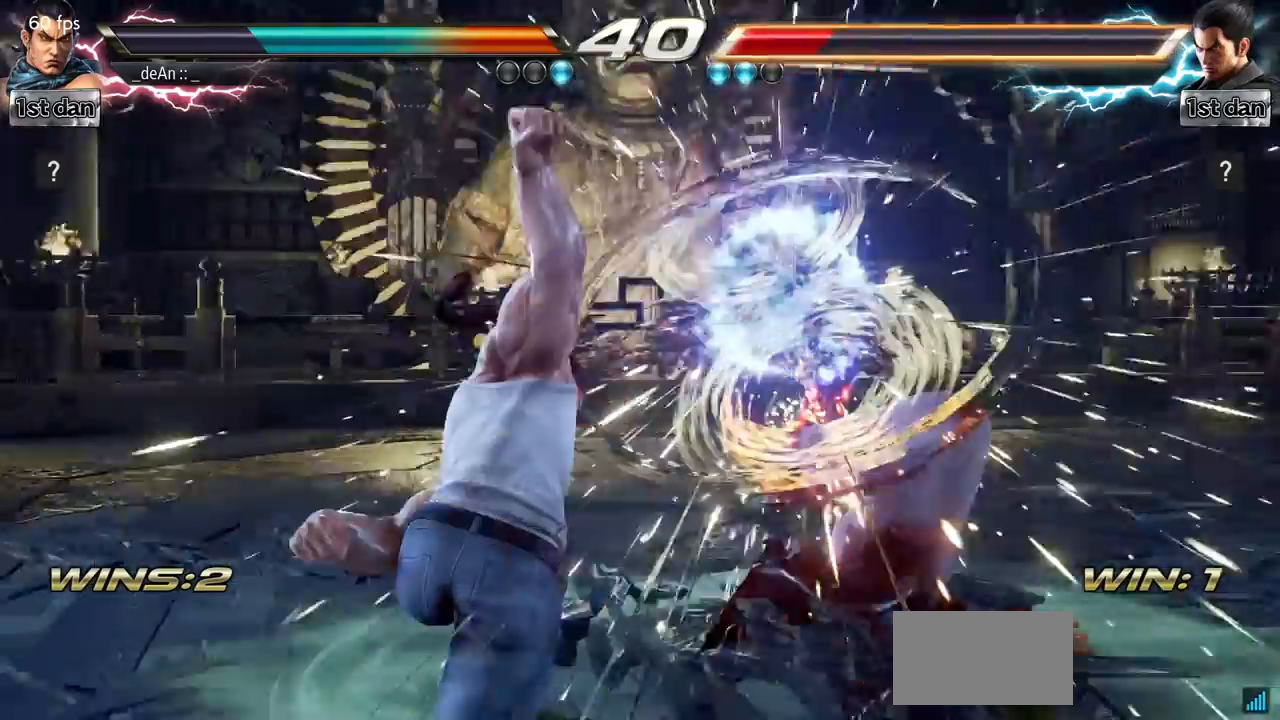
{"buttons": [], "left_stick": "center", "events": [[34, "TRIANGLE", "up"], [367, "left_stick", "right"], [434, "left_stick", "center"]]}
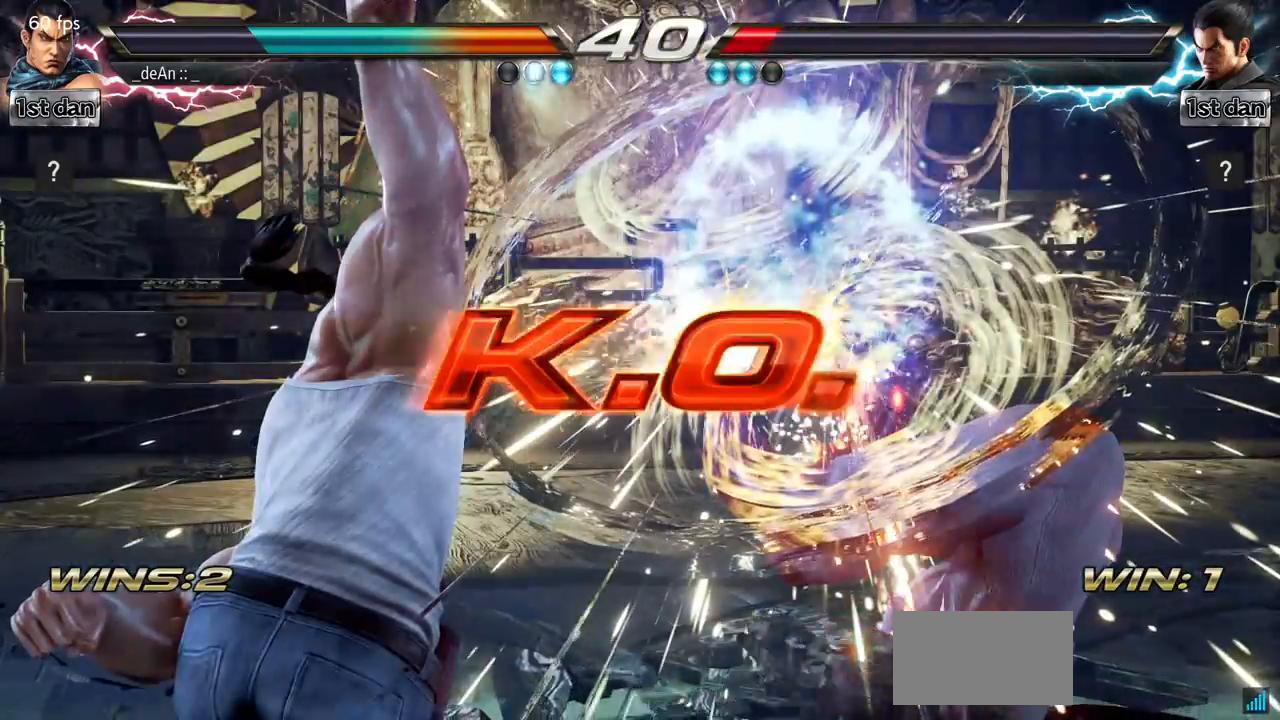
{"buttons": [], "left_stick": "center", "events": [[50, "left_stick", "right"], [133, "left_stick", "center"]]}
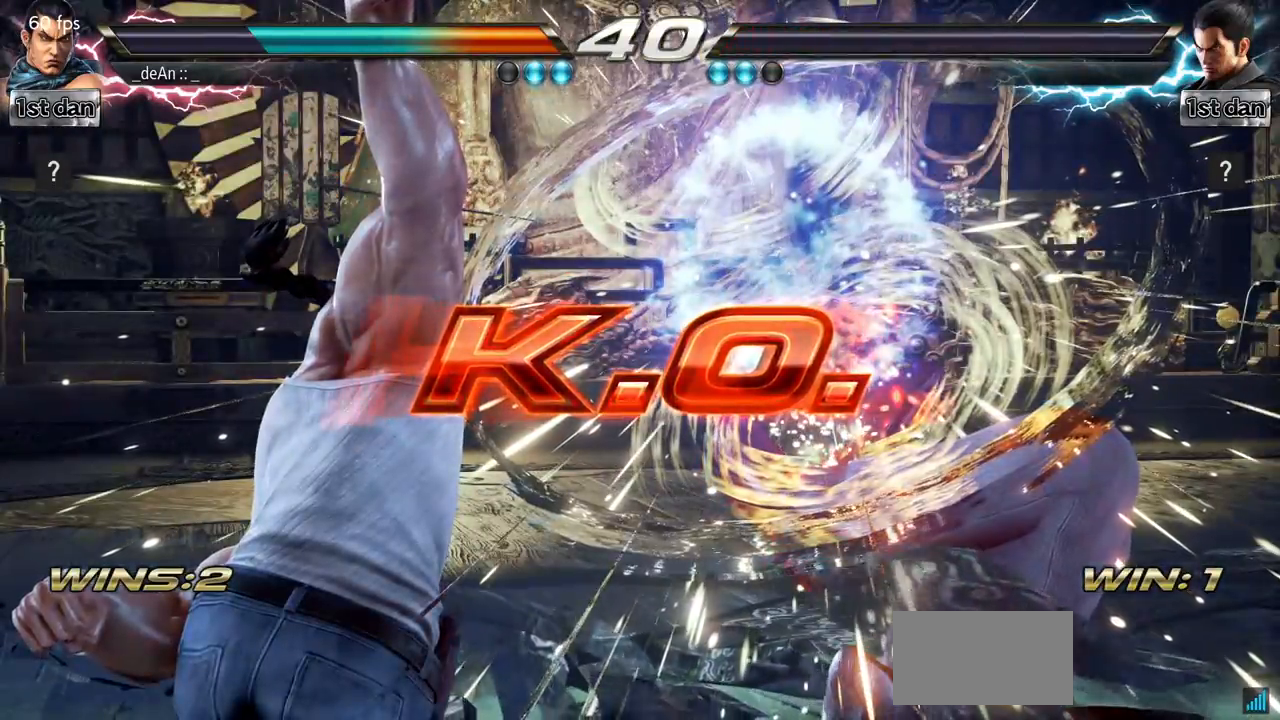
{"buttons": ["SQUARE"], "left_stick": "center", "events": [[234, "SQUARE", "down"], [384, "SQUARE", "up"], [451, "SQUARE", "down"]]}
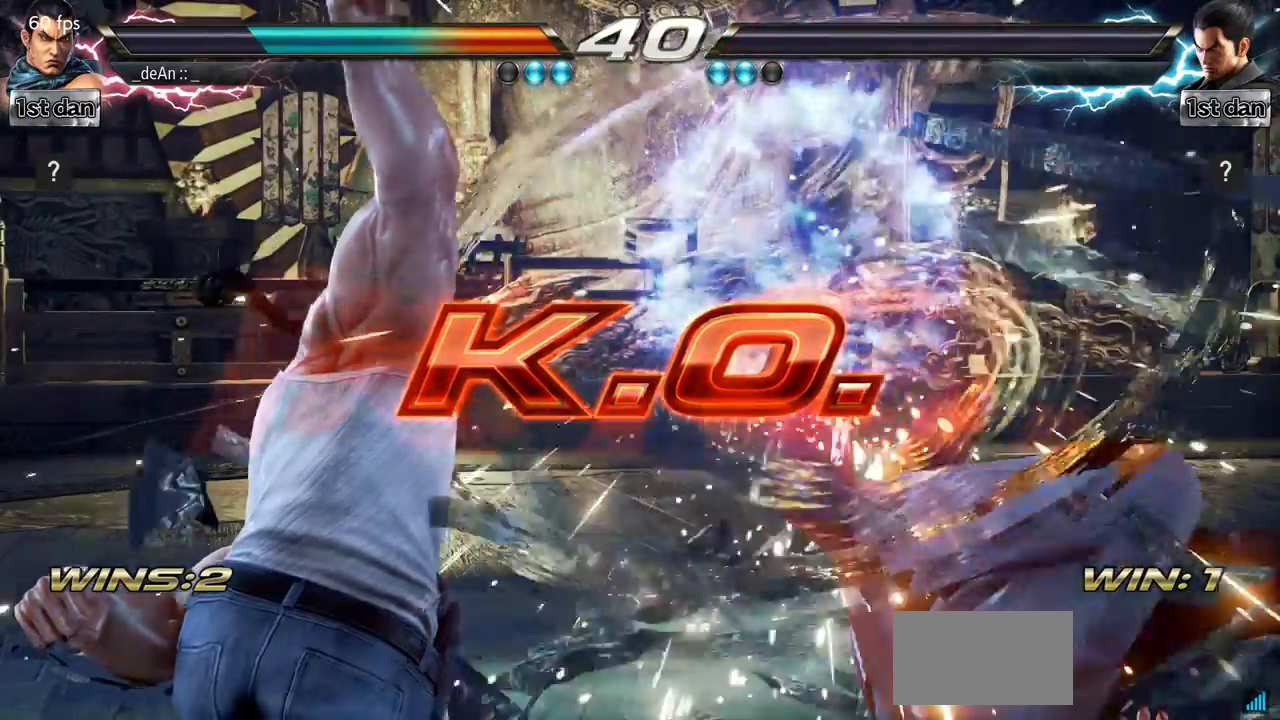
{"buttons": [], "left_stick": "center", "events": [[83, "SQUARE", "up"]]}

◆ EXERCISE AIM: Your task is to copy each line of the material that contains the word "right".

◆ FINAL ANSWER:
{"buttons": [], "left_stick": "center", "events": [[34, "TRIANGLE", "up"], [367, "left_stick", "right"], [434, "left_stick", "center"]]}
{"buttons": [], "left_stick": "center", "events": [[50, "left_stick", "right"], [133, "left_stick", "center"]]}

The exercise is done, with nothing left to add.